There is a finite amount of memory, even in the best computer systems. So it is possible to push more words than there are words of memory. Usually this would be the result of an infinite loop because when a program is first entered the operating system gives it space for a very large stack.

The picture shows how a typical operating system arranges memory when a program starts running.

There are four gigabytes of (virtual) memory available in total. The section of memory from 0x10000000 to 0x7FFFFFFF is available for the data segment and the stack segment. This is 1.8 Gigabytes of space.

When the program is started the stack pointer ($sp) is initialized to 0x7FFFFFFC (the address of the last fullword of user memory). As the program runs, the stack grows downward into the available space.

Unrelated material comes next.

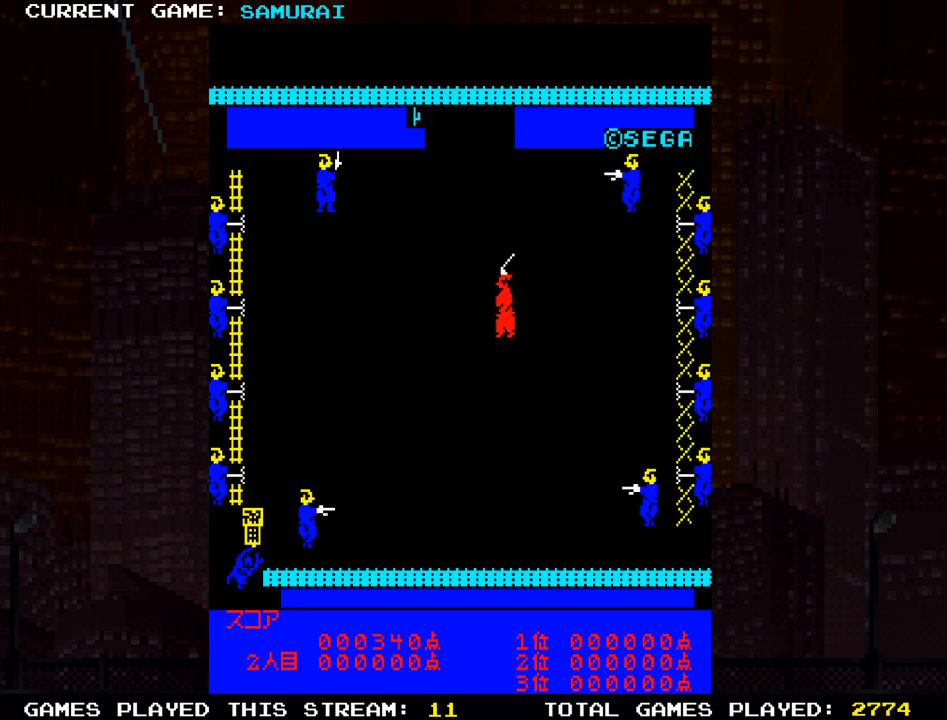
{"buttons": [], "left_stick": "right", "events": [[450, "left_stick", "right"]]}
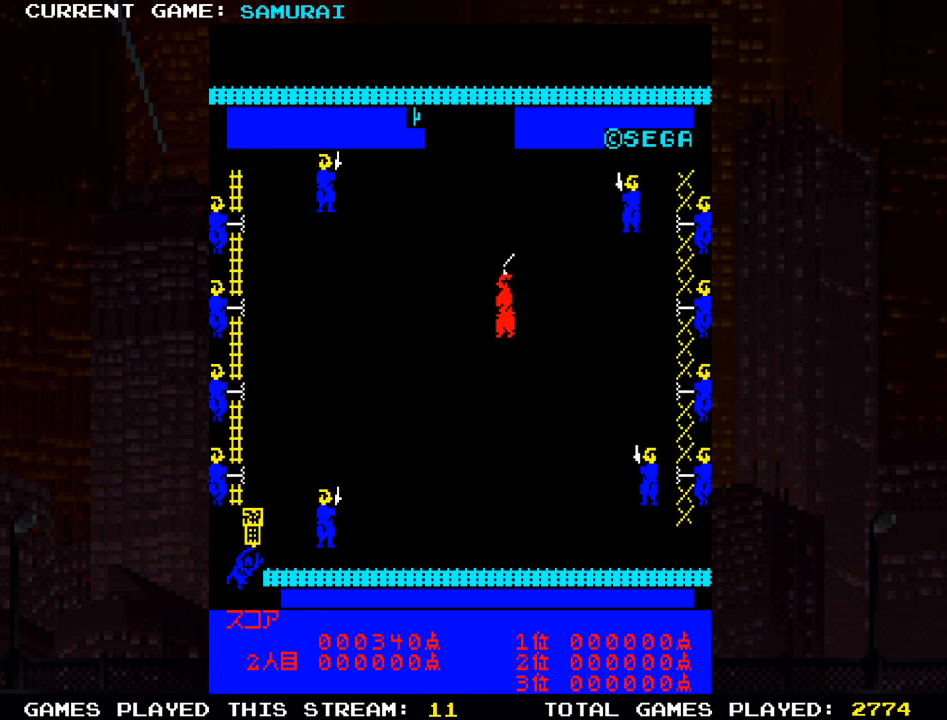
{"buttons": [], "left_stick": "right", "events": []}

Dynamically allocated memory is implemented by the data segment. This is where objects are allocated (in object oriented programming), or where malloc() allocates memory in C programming. The data segment grows upward as the program runs. (This is the subject of chapter 33.)

In a dynamic program, the segments grow and shrink. If the combined size of the segments exceeds the available space their boundaries will meet somewhere in the middle of the range. When this happens there is no memory left.

Another (inferior) way of arranging memory might be to divide the space above the text segment so the stack gets half and the data segment gets half. But now the stack could grow too large for its allocated space, even if there was a tiny data segment that used little of its space.


QUESTION 9:

Which segment is for the machine instructions?